Et même si les femmes choisissent d’être femme au foyer, quel mal y a-t-il à vouloir quelqu’un qui transmettrait des gènes désirables à leurs enfants ou asssurerait une sécurité matérielle dont un enfant peut avoir besoin?
Beaucoup de femmes, en réalité, cherchent surtout un partenaire stable et attentionné, pas forcément un millionnaire au torse sculpté.
Ce que les incels refusent d’entendre, c’est que leur obsession pour leur taille, leur mâchoire ou leur compte en banque les enferme dans un narcissisme victimaire. Ils passent des heures à se lamenter sur leur forum, à comparer leur visage à celui d’un acteur hollywoodien, au lieu de se demander comment devenir quelqu’un de plus aimable, plus curieux, plus présent.

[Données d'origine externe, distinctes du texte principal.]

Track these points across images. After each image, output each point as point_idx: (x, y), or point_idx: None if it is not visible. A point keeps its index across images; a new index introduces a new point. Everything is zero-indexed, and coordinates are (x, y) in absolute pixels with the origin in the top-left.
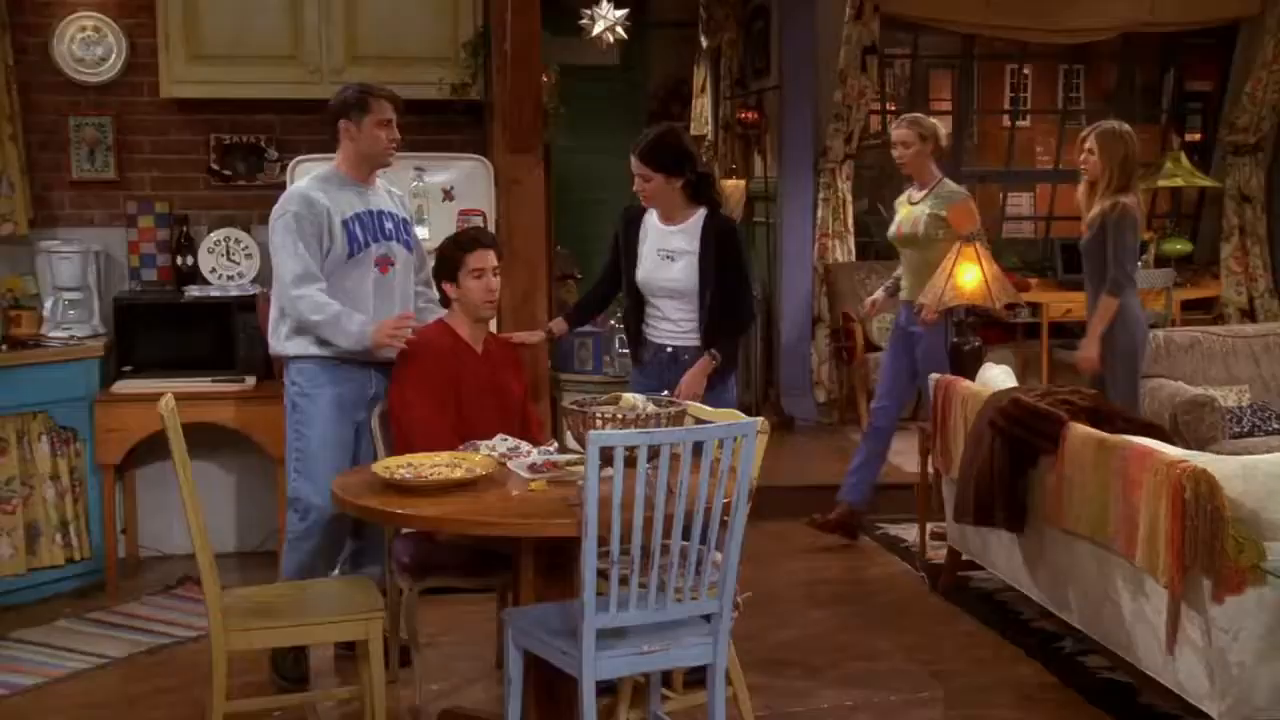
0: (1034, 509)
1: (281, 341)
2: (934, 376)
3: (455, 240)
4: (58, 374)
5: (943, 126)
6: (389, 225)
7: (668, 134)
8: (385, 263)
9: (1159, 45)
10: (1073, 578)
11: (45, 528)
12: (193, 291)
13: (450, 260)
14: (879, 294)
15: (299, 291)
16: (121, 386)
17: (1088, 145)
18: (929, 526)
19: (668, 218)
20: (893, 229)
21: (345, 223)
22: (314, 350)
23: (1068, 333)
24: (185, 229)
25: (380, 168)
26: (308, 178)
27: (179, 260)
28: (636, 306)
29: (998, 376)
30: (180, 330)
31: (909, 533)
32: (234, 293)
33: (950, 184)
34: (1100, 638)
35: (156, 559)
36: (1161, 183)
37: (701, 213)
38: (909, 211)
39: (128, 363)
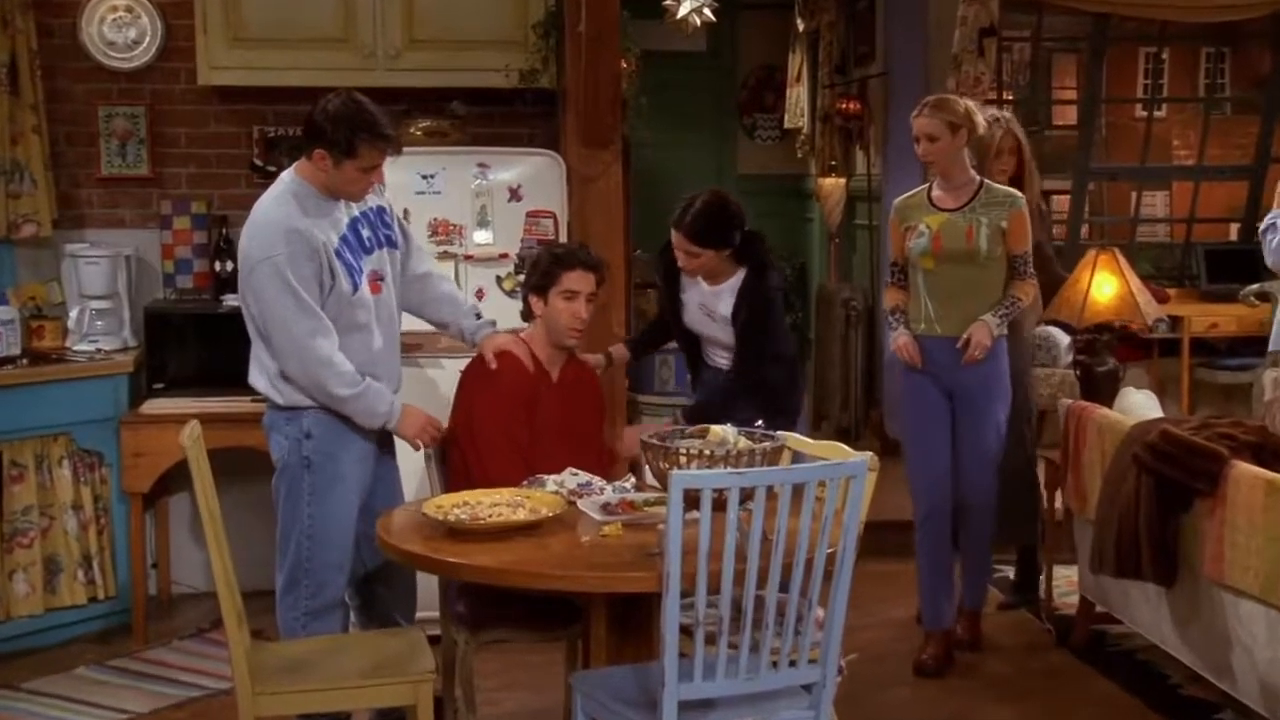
0: (1187, 560)
1: (287, 390)
2: (1065, 402)
3: (555, 254)
4: (82, 391)
5: (979, 109)
6: (366, 233)
7: (716, 207)
8: (377, 280)
9: None
10: (1236, 641)
11: (66, 563)
12: (232, 301)
13: (545, 274)
14: (905, 335)
15: (318, 355)
16: (152, 406)
17: None
18: (1057, 571)
19: (712, 279)
20: (923, 241)
21: (338, 252)
22: None
23: (1211, 350)
24: (225, 231)
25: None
26: (275, 200)
27: (218, 266)
28: (689, 342)
29: (1140, 403)
30: (218, 344)
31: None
32: None
33: (999, 186)
34: (1270, 714)
35: (191, 597)
36: None
37: (742, 274)
38: (947, 221)
39: (160, 380)
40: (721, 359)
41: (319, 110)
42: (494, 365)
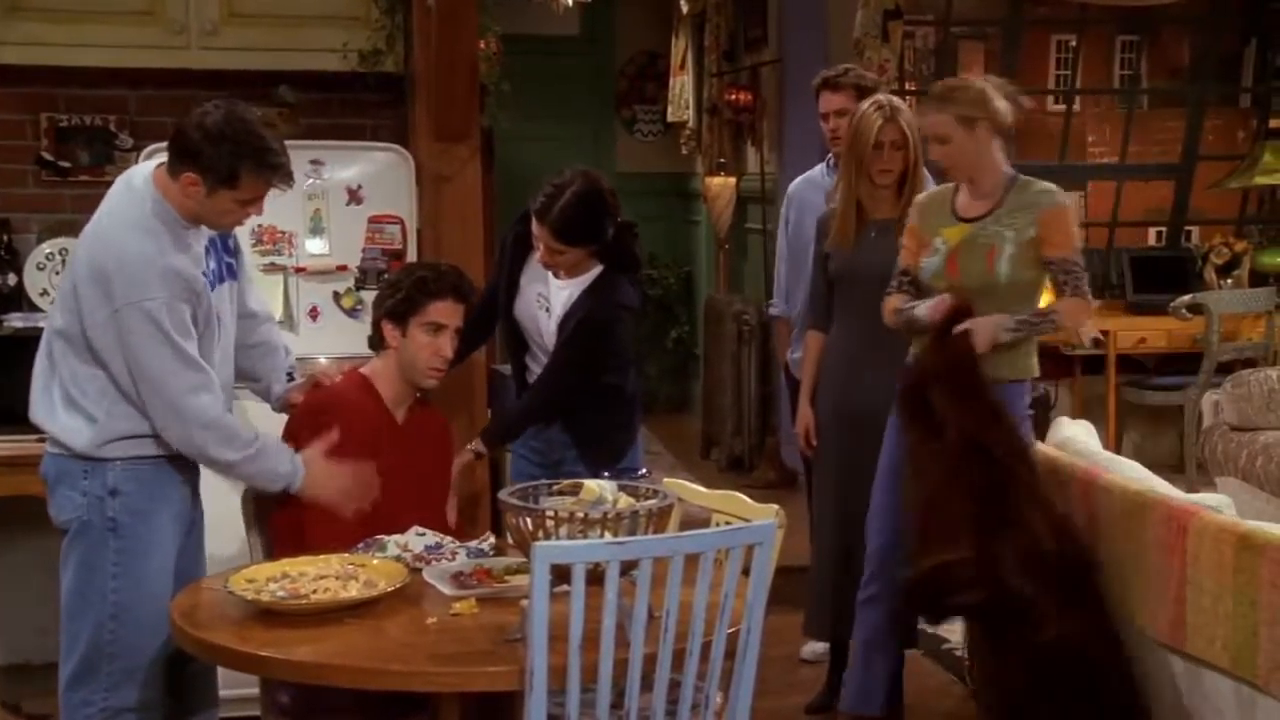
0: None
1: (88, 431)
2: None
3: (420, 277)
4: None
5: (1001, 89)
6: (212, 264)
7: (592, 197)
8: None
9: (1239, 9)
10: (1201, 716)
11: None
12: (14, 321)
13: (406, 300)
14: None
15: (202, 416)
16: None
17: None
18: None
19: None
20: (937, 261)
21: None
22: (150, 449)
23: (1139, 367)
24: (8, 237)
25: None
26: (137, 225)
27: None
28: (515, 339)
29: (1077, 435)
30: None
31: (954, 630)
32: None
33: (1035, 182)
34: None
35: None
36: (1259, 179)
37: (596, 273)
38: (967, 236)
39: None
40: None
41: (194, 125)
42: (325, 383)
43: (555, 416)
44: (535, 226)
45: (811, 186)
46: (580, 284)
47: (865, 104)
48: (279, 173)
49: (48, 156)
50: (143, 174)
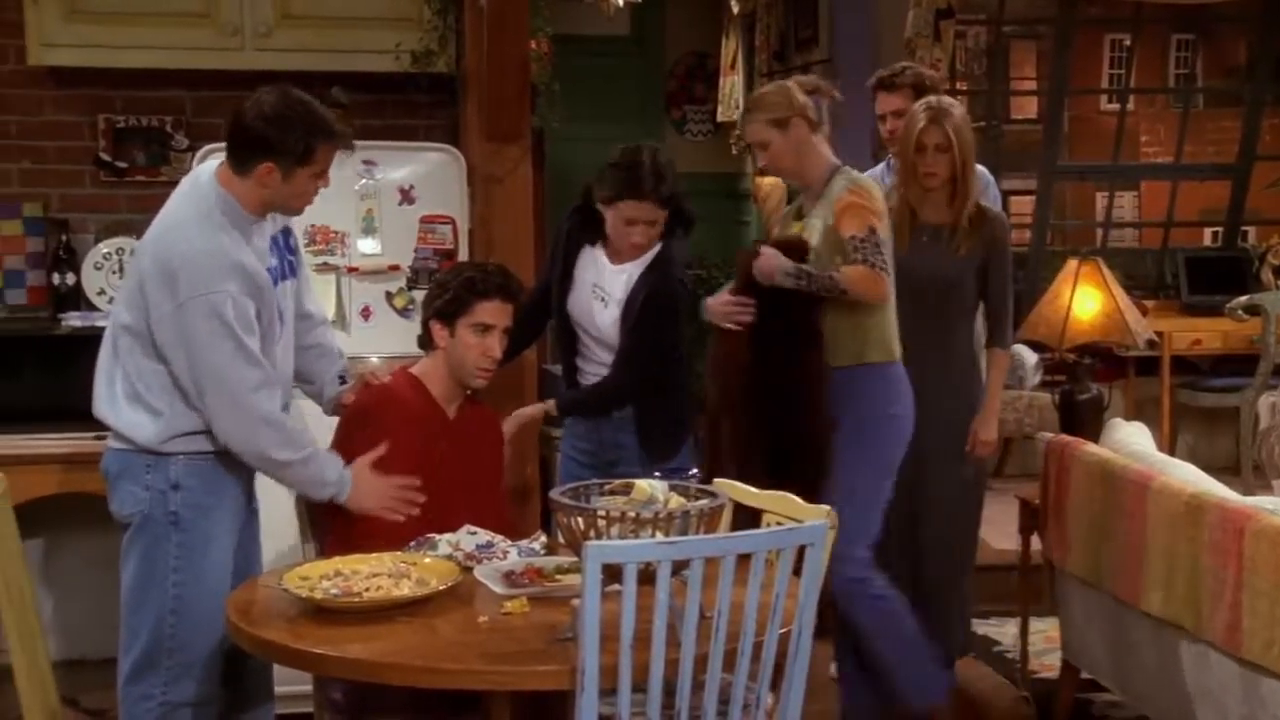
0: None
1: (152, 425)
2: (1045, 436)
3: (468, 277)
4: None
5: (805, 85)
6: (274, 262)
7: (659, 156)
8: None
9: None
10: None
11: None
12: (73, 320)
13: (454, 300)
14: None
15: (260, 413)
16: None
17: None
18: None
19: (618, 256)
20: None
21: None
22: (211, 444)
23: (1193, 369)
24: (66, 237)
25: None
26: (205, 220)
27: (57, 279)
28: (567, 336)
29: (1131, 436)
30: (56, 371)
31: (1005, 631)
32: None
33: (848, 170)
34: None
35: None
36: None
37: (655, 250)
38: (801, 228)
39: None
40: (596, 371)
41: (253, 116)
42: (374, 383)
43: (631, 398)
44: (629, 207)
45: None
46: (638, 266)
47: (917, 105)
48: (344, 138)
49: (105, 157)
50: (208, 172)
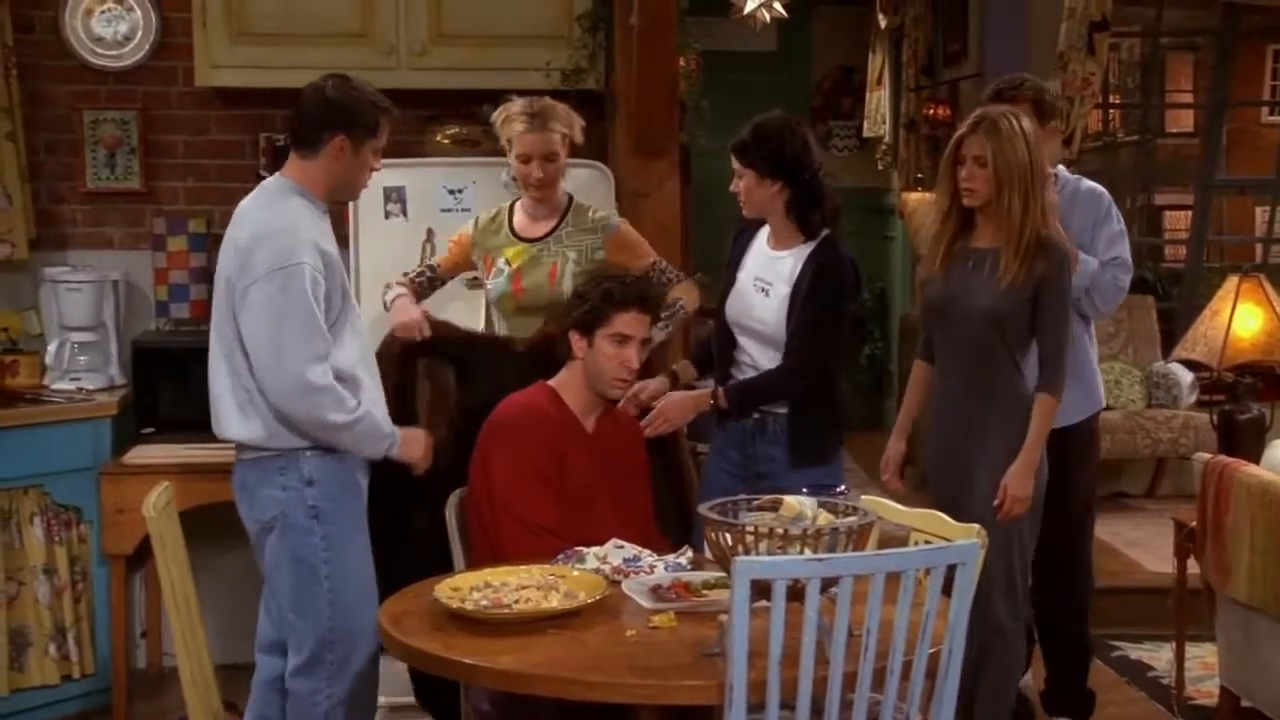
0: None
1: (278, 430)
2: (1203, 457)
3: (606, 289)
4: (59, 437)
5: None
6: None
7: (772, 121)
8: None
9: None
10: None
11: (37, 636)
12: None
13: (592, 310)
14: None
15: (316, 381)
16: (139, 454)
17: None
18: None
19: (776, 238)
20: (503, 280)
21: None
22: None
23: None
24: None
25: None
26: (280, 208)
27: None
28: (725, 344)
29: None
30: None
31: (1159, 656)
32: None
33: (587, 205)
34: None
35: None
36: None
37: (817, 240)
38: (527, 253)
39: (149, 423)
40: (752, 374)
41: (317, 102)
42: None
43: (803, 378)
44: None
45: None
46: (801, 253)
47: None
48: (393, 111)
49: (265, 174)
50: (270, 181)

Une partie d’entre eux rejette l’idée même d’amélioration : ils considèrent le travail, les études ou le soin de soi comme inutiles puisque « les femmes ne veulent que des alpha » comme le soutient Paul Elam, figure du mouvement “Men Go Their Own Way”, qui prône une vie sans femmes et sans regrets.
Ce mouvement est un peu différent de celui des incels car il préconise aux hommes de ne jamais se mettre avec une femme et de ne pas être frustré par ce célibat choisi.
Bien évidemment, ce raisonnement les conforte dans leur inaction, tout en entretenant une haine du monde extérieur. Mais cette haine est surtout un aveu : celui de ne pas vouloir affronter le réel, qui est beaucoup plus nuancé que leurs théories sur les femmes opportunistes.
Au lieu de voir les relations comme une guerre de classement, ils pourraient apprendre à écouter, à se rendre utiles, à créer du lien. Personne ne leur demande d’être parfaits, mais beaucoup de femmes espèrent au moins rencontrer quelqu’un qui fait l’effort d’évoluer, surtout lorsqu’elles cherchent un homme avec lequel rester toute leur vie.
Aux incels, je demande : Pourquoi vos aïeux n’ont-ils jamais eu de problème pour se marier et fonder une famille? Si vous me répondez que c’est parce qu’il y avait des femmes différentes à l’époque, je vous rétorquerais que ces femmes avaient encore plus d’intérêt à être hypergames que les femmes modernes.
Vous rejetez l’hypergamie car vous ne parvenez pas à admettre que vous ne faites pas d’efforts pour plaire à des femmes qui n’ont plus de contraintes économiques. La tendance de l’hypogamie prouve que les femmes sont prêtes à voir au-delà de critères superflus et pourtant, vos plaintes s’intensifient.